(Beginning of DOCUMENT PASSAGE)

Putting the "puh" in puh-leeze for today: Fox News is suing Al Franken because his latest book, Lies and the Lying Liars Who Tell Them, has the subtitle "A Fair and Balanced Look at the Right." "Fair and Balanced," of course, is the slogan for Fox News. (If I didn't know better, I'd swear I sensed Bill O'Reilly's hand in this, given how Franken completely made him look like the ass that he is at their much-publicized recent joint appearance.)
Putting aside for a moment the fact that Fox News is "fair and balanced" only in the sense that the International House of Pancakes is "International," does Fox News think that just because they registered "fair and balanced" as their slogan, nobody else has the right to use those three words together ever? Are we going to have to start writing 20-cent checks to Fox News every time we use the phrase "fair and balanced" in a conversation? Registering that phrase as your trademarked slogan only means nobody else can use it as their trademarked slogan to sell their products or services. If Franken wants to use it as part of a title of a book, ain't nothin' they can do about it.
Of course, Fox doesn't actually expect to get any monetary damages out of this, they'll just wait until Franken and his finances are sufficiently worn down by the protracted legal battle that he changes the title himself. And "fair and balanced" news organization that they are, they've already gone to smearing Franken as "shrill and unbalanced." (Which prompted MSNBC's Keith Olbermann to respond: "This from the network that hired Geraldo Rivera.") But Fox News, just like Dr. Laura, Michael Savage, Ann Coulter and so many others before them, only uses tough talk to disguise the fact that they're a bunch of whiny, no-fayyyyer little bitches who kick and scream anytime something goes even remotely different from the way they'd like. So tired of liberals always being the ones slagged off as whiners. So, so tired.

(End of DOCUMENT PASSAGE)
(Beginning of INFORMATION PROVIDED)

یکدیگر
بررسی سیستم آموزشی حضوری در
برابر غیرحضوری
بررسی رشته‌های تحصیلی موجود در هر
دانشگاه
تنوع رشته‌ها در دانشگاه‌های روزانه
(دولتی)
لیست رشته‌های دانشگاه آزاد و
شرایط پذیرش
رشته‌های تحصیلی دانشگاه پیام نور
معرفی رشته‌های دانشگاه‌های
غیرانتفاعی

(End of INFORMATION PROVIDED)

### WHAT TO WORK ON
1. In the Fox News lawsuit post, what is the subtitle of Al Franken's latest book?
2. Copy the Fox News lawsuit post word for word from "Putting aside for" up to and including "do about it.".
The items have nothing to do with the Fox News lawsuit post.

### TASK RESPONSES
1. "A Fair and Balanced Look at the Right."

2.
Putting aside for a moment the fact that Fox News is "fair and balanced" only in the sense that the International House of Pancakes is "International," does Fox News think that just because they registered "fair and balanced" as their slogan, nobody else has the right to use those three words together ever? Are we going to have to start writing 20-cent checks to Fox News every time we use the phrase "fair and balanced" in a conversation? Registering that phrase as your trademarked slogan only means nobody else can use it as their trademarked slogan to sell their products or services. If Franken wants to use it as part of a title of a book, ain't nothin' they can do about it.